**Records**
»»
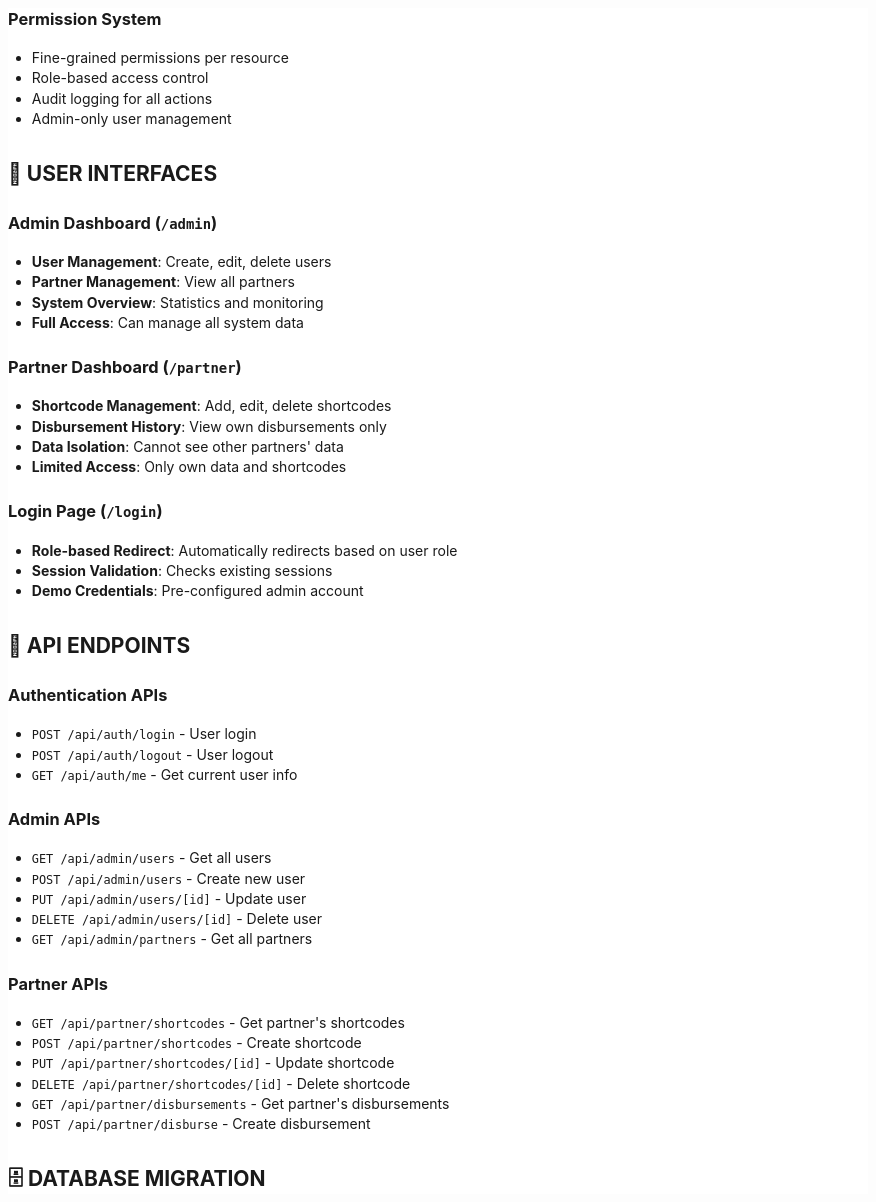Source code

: ### **Permission System**
- Fine-grained permissions per resource
- Role-based access control
- Audit logging for all actions
- Admin-only user management

## 📱 **USER INTERFACES**

### **Admin Dashboard** (`/admin`)
- **User Management**: Create, edit, delete users
- **Partner Management**: View all partners
- **System Overview**: Statistics and monitoring
- **Full Access**: Can manage all system data

### **Partner Dashboard** (`/partner`)
- **Shortcode Management**: Add, edit, delete shortcodes
- **Disbursement History**: View own disbursements only
- **Data Isolation**: Cannot see other partners' data
- **Limited Access**: Only own data and shortcodes

### **Login Page** (`/login`)
- **Role-based Redirect**: Automatically redirects based on user role
- **Session Validation**: Checks existing sessions
- **Demo Credentials**: Pre-configured admin account

## 🚀 **API ENDPOINTS**

### **Authentication APIs**
- `POST /api/auth/login` - User login
- `POST /api/auth/logout` - User logout
- `GET /api/auth/me` - Get current user info

### **Admin APIs**
- `GET /api/admin/users` - Get all users
- `POST /api/admin/users` - Create new user
- `PUT /api/admin/users/[id]` - Update user
- `DELETE /api/admin/users/[id]` - Delete user
- `GET /api/admin/partners` - Get all partners

### **Partner APIs**
- `GET /api/partner/shortcodes` - Get partner's shortcodes
- `POST /api/partner/shortcodes` - Create shortcode
- `PUT /api/partner/shortcodes/[id]` - Update shortcode
- `DELETE /api/partner/shortcodes/[id]` - Delete shortcode
- `GET /api/partner/disbursements` - Get partner's disbursements
- `POST /api/partner/disburse` - Create disbursement

## 🗄️ **DATABASE MIGRATION**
««
Starting at the line that contains "- **Demo Credentials**: Pre-configured", print every line through the last one of the records, exactly and with nothing else.

**Task response**
- **Demo Credentials**: Pre-configured admin account

## 🚀 **API ENDPOINTS**

### **Authentication APIs**
- `POST /api/auth/login` - User login
- `POST /api/auth/logout` - User logout
- `GET /api/auth/me` - Get current user info

### **Admin APIs**
- `GET /api/admin/users` - Get all users
- `POST /api/admin/users` - Create new user
- `PUT /api/admin/users/[id]` - Update user
- `DELETE /api/admin/users/[id]` - Delete user
- `GET /api/admin/partners` - Get all partners

### **Partner APIs**
- `GET /api/partner/shortcodes` - Get partner's shortcodes
- `POST /api/partner/shortcodes` - Create shortcode
- `PUT /api/partner/shortcodes/[id]` - Update shortcode
- `DELETE /api/partner/shortcodes/[id]` - Delete shortcode
- `GET /api/partner/disbursements` - Get partner's disbursements
- `POST /api/partner/disburse` - Create disbursement

## 🗄️ **DATABASE MIGRATION**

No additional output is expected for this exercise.